Best of all was the homemade bread my Aunt Alice baked. I couldn't believe how good it was. We'd have it with dinner, and then in the morning we would toast it for breakfast. It was fabulously delicious, especially with the real butter and homemade jams we got to put on it. After the store-bought bread and margarine at home, it was simply to die for. Returning from a day of sightseeing in DC, we would be greeted with the hearty, earthy, nutty aromas of freshly baked bread.

What I could not understand was why more people were not baking bread at home, delighting their noses and pleasing their palates. In the stores then, pretty much all you could buy was foamy white bread. When allowed to, I would eat off the crusts, and then mash the rest of the slice into a marble. Then I had something solid to chew on. Commercial whole-wheat breads, if you could find them at all, were dry and comparatively tasteless.

Once I tasted my Aunt Alice's bread I wondered why people put up with the more boring version when they could be having bread which stimulated and awakened previously unknown reservoirs of joy and delight. Well, my thinking may not have been that sophisticated, but I decided then and there that I would learn how to make bread and that I'd teach others how to make bread. Plus, when I could, I'd get butter to put on it.

When my brother and I returned from our trip, I asked my mom if she could teach me how to make bread. "No," she said, "Yeast makes me nervous." The directions in the cookbooks instructed one to "knead" the dough. No, Mom could not show me how to do that either.

Arriving at Tassajara eleven summers later, I encountered fragrant, satisfying bread and two chefs, Jimmie and Ray, who could teach me how to make it. When I asked if they would show me how, they were more than happy to do so. It felt like an initiation. The secrets of how to do something were being shared and passed on.
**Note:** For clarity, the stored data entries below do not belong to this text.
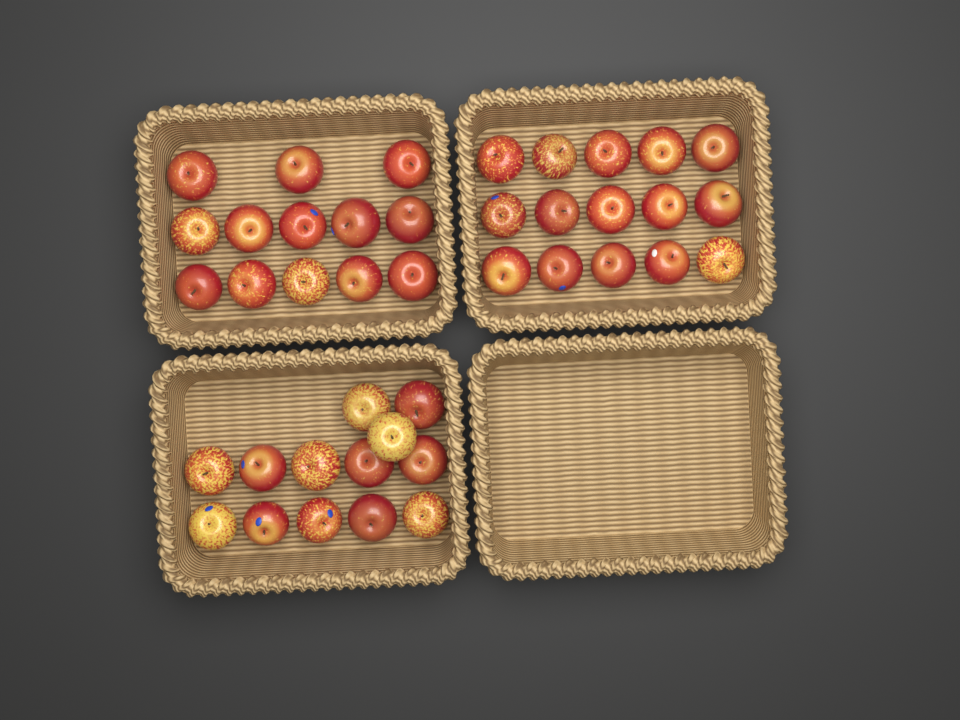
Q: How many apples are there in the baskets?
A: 41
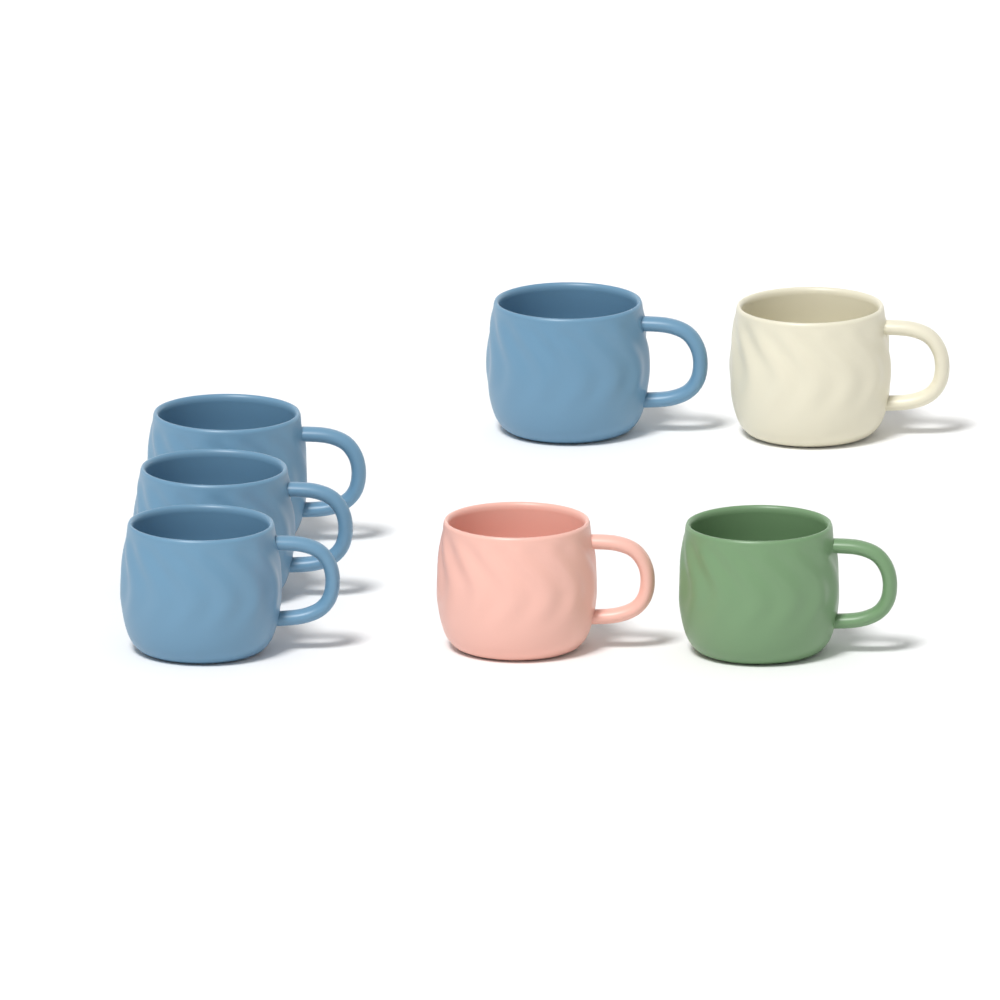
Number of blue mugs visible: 4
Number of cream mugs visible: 1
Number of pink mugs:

I became a descendent in the lineage of bread-bakers.

Jimmie and Ray, it turns out, had learned to bake bread from Alan Hooker at the Ranch House Restaurant in Ojai, California. Years later, when I was working as a waiter at Greens, Mr. Hooker came to dinner. Afterward I went over to his table, introduced myself, and gave him autographed copies of my books.

"You don't know it," I said, "but I'm your disciple." Even though we had never met, I felt very close to him. We shared a deep love for wholesome bread, and he had learned this craft, worked at it, and transmitted it, opening a whole new world to me. I felt profoundly grateful and honored to be in his company.

Later I received a letter from Mr. Hooker, thanking me for the books and inviting me to have dinner at his restaurant if I was ever in Ojai. Fortunately, I was able to take him up on his offer, and we had a delightful time. A shared love of bread and baking brought us together.

This is culture, the passing on of how to do something. The shared know-how bridges the generations and gives life to life. Nowadays it is less obvious what we are passing on other than how to watch television and walk a supermarket aisle, and what is lost is not just the way to bake bread, but the connectedness with our predecessors, our fellow beings, and the stuff which is our life.

Recently my brother returned from a Fourth-of-July visit to Washington, DC, where his oldest son is living with his wife and baby girl. So I felt it was timely to remind Dwite of our earlier trip, when he watched after me and we discovered bread and took in the sights together. "What I remember is the Smithfield ham)" he mused, "but it didn't change my life."

The whys and wherefores of hearts being opened is mysterious and momentous, giving shape to whole lifetimes.